= Exercise aim =
List all the lines in these records that hold "Sulawesi".

= Records =
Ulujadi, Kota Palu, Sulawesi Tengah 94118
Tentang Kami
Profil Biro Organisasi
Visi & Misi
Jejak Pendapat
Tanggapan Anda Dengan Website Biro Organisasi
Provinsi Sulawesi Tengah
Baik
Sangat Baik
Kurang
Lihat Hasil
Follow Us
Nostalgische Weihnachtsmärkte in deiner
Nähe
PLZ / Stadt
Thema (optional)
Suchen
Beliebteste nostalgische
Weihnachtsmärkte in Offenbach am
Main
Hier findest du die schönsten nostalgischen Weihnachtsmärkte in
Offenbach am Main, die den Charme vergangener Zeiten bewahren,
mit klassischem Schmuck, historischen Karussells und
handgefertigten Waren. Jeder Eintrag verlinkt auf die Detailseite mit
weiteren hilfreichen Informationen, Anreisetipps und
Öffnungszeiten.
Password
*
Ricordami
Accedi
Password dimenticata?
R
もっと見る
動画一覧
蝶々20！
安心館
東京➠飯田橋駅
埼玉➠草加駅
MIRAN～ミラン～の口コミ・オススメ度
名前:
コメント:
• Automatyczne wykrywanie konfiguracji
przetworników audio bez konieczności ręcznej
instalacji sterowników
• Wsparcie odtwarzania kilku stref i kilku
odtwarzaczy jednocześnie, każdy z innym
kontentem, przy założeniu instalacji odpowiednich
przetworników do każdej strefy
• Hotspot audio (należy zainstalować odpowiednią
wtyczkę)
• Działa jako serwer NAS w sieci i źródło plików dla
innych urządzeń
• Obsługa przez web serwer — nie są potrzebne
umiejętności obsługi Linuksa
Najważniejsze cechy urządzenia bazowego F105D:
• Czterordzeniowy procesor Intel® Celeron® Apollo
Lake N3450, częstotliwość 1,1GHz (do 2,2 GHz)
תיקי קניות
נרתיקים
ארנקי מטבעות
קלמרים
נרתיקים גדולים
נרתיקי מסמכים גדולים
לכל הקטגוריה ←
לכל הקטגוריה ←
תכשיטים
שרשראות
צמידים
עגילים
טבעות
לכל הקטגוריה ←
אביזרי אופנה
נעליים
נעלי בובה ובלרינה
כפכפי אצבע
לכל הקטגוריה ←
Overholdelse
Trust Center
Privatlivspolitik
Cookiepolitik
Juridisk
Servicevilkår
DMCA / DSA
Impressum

= Task result =
Ulujadi, Kota Palu, Sulawesi Tengah 94118
Provinsi Sulawesi Tengah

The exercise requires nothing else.